Repeat exactly every line that comes at or after the line containing "decorative bowl [259,423,347,461]", through the end of the entries below.
[GIVEN DATA — start]
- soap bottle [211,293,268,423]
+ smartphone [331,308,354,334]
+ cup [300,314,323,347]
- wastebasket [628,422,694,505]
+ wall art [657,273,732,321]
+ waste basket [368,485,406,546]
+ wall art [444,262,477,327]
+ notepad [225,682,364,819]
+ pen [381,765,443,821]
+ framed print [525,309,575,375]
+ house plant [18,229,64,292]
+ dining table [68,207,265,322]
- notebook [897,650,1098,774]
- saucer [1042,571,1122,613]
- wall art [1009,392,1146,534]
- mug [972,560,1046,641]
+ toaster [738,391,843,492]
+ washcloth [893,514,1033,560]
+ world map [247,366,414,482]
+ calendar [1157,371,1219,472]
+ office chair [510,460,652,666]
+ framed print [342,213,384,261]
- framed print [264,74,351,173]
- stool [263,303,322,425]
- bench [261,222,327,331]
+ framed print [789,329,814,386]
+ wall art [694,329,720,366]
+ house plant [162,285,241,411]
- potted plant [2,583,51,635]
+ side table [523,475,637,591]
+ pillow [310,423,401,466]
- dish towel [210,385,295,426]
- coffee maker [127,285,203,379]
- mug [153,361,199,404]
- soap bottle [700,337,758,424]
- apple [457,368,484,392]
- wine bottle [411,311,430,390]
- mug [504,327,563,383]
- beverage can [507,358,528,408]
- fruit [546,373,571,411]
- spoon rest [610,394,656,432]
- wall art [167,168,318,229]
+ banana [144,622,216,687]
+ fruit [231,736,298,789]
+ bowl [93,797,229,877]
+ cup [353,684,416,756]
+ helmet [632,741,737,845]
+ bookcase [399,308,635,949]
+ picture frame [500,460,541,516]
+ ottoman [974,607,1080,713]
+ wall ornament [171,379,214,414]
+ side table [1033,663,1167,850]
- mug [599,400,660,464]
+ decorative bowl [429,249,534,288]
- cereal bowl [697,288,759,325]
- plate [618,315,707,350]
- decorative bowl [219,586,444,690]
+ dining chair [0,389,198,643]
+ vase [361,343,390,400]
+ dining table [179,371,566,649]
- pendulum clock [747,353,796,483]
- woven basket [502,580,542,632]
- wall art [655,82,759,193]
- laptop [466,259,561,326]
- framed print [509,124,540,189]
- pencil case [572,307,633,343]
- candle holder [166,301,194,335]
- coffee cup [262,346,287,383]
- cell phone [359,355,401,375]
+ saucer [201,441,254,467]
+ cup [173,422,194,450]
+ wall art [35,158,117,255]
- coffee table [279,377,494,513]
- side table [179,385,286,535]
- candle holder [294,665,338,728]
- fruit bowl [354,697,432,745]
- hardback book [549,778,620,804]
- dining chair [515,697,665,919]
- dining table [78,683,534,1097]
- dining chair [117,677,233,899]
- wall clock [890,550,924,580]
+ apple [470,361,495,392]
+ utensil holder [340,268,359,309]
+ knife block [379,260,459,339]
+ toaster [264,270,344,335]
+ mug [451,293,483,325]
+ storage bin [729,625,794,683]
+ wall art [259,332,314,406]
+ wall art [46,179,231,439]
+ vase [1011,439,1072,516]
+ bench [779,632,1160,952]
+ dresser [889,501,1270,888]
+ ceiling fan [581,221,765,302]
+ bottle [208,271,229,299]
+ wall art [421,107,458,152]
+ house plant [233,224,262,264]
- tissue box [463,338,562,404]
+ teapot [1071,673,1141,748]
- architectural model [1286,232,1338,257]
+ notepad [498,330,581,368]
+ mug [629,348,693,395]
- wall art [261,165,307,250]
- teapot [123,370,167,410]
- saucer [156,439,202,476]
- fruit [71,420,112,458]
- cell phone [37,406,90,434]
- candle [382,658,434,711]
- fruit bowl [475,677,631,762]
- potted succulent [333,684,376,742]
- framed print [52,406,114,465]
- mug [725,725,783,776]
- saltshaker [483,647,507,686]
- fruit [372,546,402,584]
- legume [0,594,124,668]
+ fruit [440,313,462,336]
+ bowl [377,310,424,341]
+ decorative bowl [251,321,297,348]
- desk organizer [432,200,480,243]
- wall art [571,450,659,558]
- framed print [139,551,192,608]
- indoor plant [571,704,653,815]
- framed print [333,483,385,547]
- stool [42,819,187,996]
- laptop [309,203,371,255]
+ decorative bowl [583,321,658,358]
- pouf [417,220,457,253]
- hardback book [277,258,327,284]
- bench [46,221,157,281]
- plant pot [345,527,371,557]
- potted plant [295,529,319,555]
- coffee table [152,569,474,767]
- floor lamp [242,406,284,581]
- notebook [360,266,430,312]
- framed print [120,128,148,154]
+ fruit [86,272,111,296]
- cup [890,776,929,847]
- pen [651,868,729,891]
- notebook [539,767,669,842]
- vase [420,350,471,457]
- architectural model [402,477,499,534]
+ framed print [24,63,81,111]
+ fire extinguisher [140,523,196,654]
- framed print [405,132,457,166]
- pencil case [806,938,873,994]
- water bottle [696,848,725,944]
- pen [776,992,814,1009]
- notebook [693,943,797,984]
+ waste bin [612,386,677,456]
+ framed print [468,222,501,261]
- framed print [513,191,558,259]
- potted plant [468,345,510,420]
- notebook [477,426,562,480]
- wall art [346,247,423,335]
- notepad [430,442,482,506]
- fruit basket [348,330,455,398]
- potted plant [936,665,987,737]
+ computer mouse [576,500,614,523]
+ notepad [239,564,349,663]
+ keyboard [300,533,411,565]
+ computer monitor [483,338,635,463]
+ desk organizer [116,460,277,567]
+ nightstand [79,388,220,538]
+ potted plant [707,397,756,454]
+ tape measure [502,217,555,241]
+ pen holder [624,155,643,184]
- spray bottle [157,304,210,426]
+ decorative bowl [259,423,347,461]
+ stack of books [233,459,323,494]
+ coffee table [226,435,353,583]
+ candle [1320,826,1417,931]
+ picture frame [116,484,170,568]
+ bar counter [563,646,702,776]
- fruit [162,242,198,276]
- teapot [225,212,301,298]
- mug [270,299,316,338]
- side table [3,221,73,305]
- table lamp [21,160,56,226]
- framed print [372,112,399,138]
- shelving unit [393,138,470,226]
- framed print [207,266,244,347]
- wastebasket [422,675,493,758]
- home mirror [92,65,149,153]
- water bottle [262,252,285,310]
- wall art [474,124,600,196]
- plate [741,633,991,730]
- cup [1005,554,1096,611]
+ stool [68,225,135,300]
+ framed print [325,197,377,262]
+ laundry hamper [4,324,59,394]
[GIVEN DATA — finish]
# RESULT OF THE TASK
+ decorative bowl [259,423,347,461]
+ stack of books [233,459,323,494]
+ coffee table [226,435,353,583]
+ candle [1320,826,1417,931]
+ picture frame [116,484,170,568]
+ bar counter [563,646,702,776]
- fruit [162,242,198,276]
- teapot [225,212,301,298]
- mug [270,299,316,338]
- side table [3,221,73,305]
- table lamp [21,160,56,226]
- framed print [372,112,399,138]
- shelving unit [393,138,470,226]
- framed print [207,266,244,347]
- wastebasket [422,675,493,758]
- home mirror [92,65,149,153]
- water bottle [262,252,285,310]
- wall art [474,124,600,196]
- plate [741,633,991,730]
- cup [1005,554,1096,611]
+ stool [68,225,135,300]
+ framed print [325,197,377,262]
+ laundry hamper [4,324,59,394]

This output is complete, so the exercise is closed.